Björk, Aphex Twin, Madonna, Daft, Punk, The White Stripes… de avant-garde van de pop dweept met het werk van videomakers Michel Gondry, Spike Jonze en Chris Cunningham. Gesprek over de clipindustrie van vandaag én de cinema van morgen. ‘Er moet twijfel zijn: worden we gecensureerd of niet?’ Door Bram Van Moorhem
De een komt, hoog in de kantoren van EMI in Londen, op halfversleten baskets aangesloft. Hij ziet er een beetje als Kenny uit South Park uit, helemaal ingeduffeld in een dikke anorak. De ander tsjokt er wat achter aan, heeft een stoppelbaard van twee nachten en een waterige blik. Alles is wat te aan hem. Hij is iets te klein, zijn T-shirt is wat te lang, zijn jasje te kort. Samen lijken het wel twee spijbelaars die net bij hun oren van achter een fietsrek zijn gehaald (met een joint tussen hun vingers) en die nu bij de directeur op het matje moeten (waar ze zeker hun voeten zullen vegen). Ze praten stil, en verdwijnen dan achter een deur.

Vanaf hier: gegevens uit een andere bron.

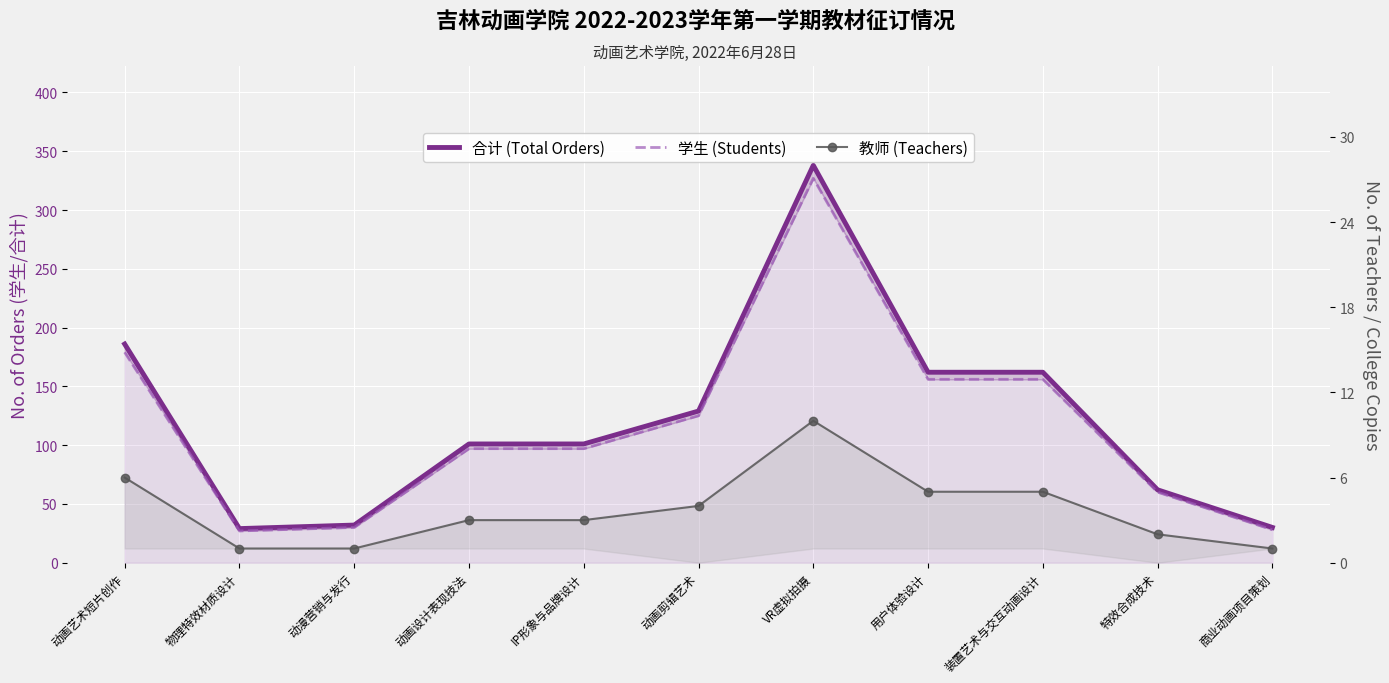

How many data points in 合计 (Total Orders) are less than 101?

4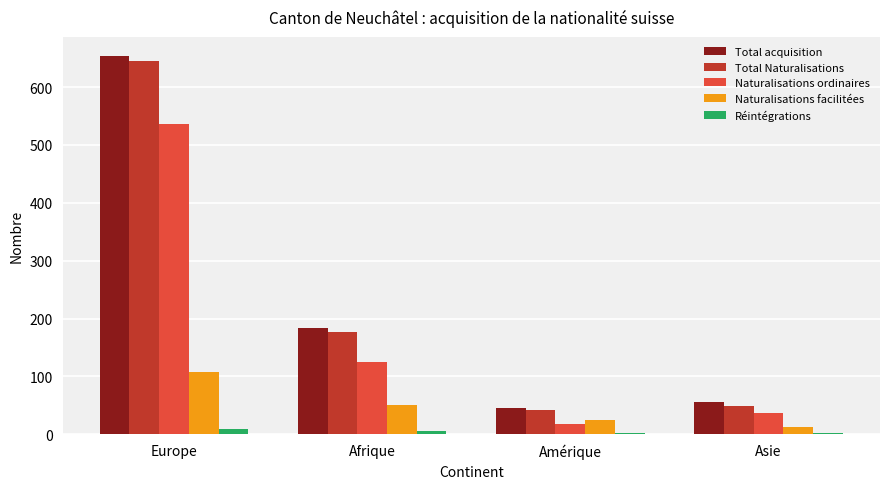

Is the value of Total acquisition at Amérique greater than the value of Réintégrations at Europe?

Yes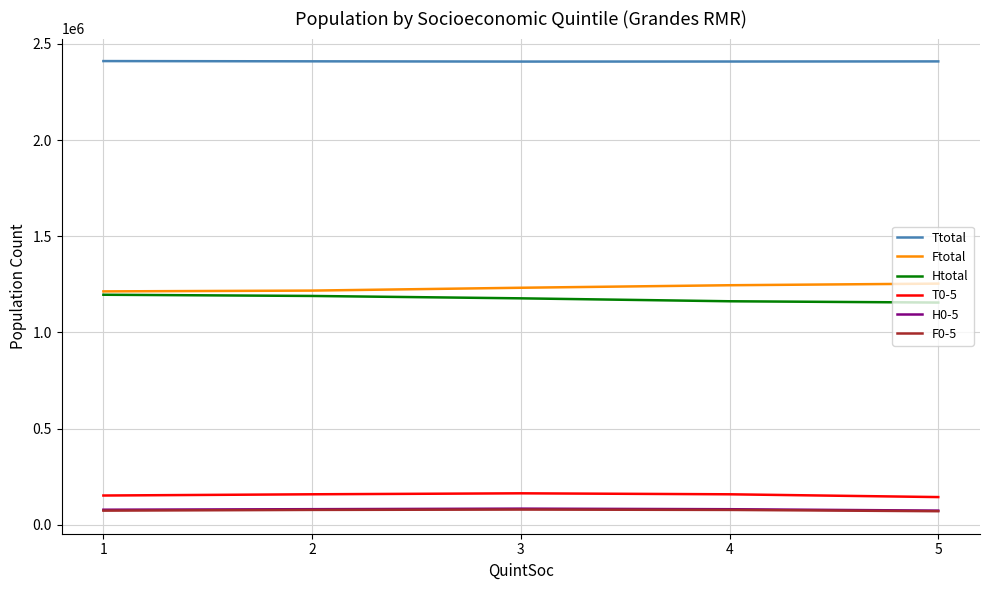

The Ftotal series shows 1245265 at 4. True or false?

True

Geen mens kan vermoeden dat in elk van die twee wezens een god van de popcultuur schuilt. Die twee, met hun volstrekt anti-pop, on-hip imago, zijn vandaag dé (weliswaar nog wat onbezongen) ikonen van een ‘kunst’ die er eigenlijk nooit een had mogen worden: die van de music video, de videoclip dus, of ‘de promo’ zoals ze vanuit hiptown Londen zijn beginnen zeggen. ‘Is dit de toekomst van de cinema?’, hoort men zo de goegemeente vragen. Ya betcha sweet ass! Dat zijn ze, want de toekomst is aan de ‘slecht’ geklede, nerdy junkies van de popcultuur, met hun obsessie voor alle vormen die op de laagste plaats staan in onze volledig vastgeroeste culturele hiërarchie (van opera, museum, plastische kunst over fotografie, experimentele en ‘cinefiele’ film tot strips, comics, manga’s, pulpromans, horror movies, home-made internetfilms en al wat tacky and trashy is).

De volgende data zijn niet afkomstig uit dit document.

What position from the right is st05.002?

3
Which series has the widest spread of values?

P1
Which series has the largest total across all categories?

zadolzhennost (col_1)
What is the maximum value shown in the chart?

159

Jawel, alles staat op zijn kop in het land der beelden. Waar je vroeger nog met een gerust hart je minachting voor televisie kon ophalen, zijn nu de rollen omgekeerd. De flits- en flikkerstijl die lang de verbeeldingsarmoede in de clipbizz camoufleerde, is niet meer zo dominant. Vooral in de tweede helft van de jaren ’90 doken een reeks onmiskenbare meesterwerken op die de ‘structurele anonimiteit’ van clipregisseurs ophief.

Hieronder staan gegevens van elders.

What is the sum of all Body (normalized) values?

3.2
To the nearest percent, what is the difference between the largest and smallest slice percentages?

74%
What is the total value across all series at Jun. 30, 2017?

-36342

Ze stonden niet langer in de schaduw als het promo-slaafje van de artiest (vaak werden trouwens alle eerbewijzen voor clips door de muzikanten opgestreken), maar wisten naam te maken. En dat was niet door hun talent te bewijzen met ingevingen als ‘ what we really need here is another close-up of Britney‘, zoals Brian De Palma het ooit scherp samenvatte. De clips waren ongezien, radicaal vernieuwend, compromisloos, tegelijk stijlbreuken en inhoudelijke schatten (want ze deden de verbeelding werken). Met het verscherpen van het censuurbeleid bij de uithangborden van onze ‘vrije’ markt, de muziekzenders, leek ook het aantal clips te groeien dat geen stilistische of inhoudelijke limieten kende en stoutmoedig experimenteerde, vaak met een rechtstreekse log-in op het zenuwcentrum van de meest subversieve, verfoeide bioscoopcinema. Chris Cunninghams verbijsterende clip voor Come To Daddy van Warp-god Aphex Twin was er zo een, met verwijzing naar David Cronenbergs Videodrome. Maar daarvoor was er al Michel Gondry’s werk voor Björks Human Behaviour of Jonzes clip voor Sabotage van The Beastie Boys.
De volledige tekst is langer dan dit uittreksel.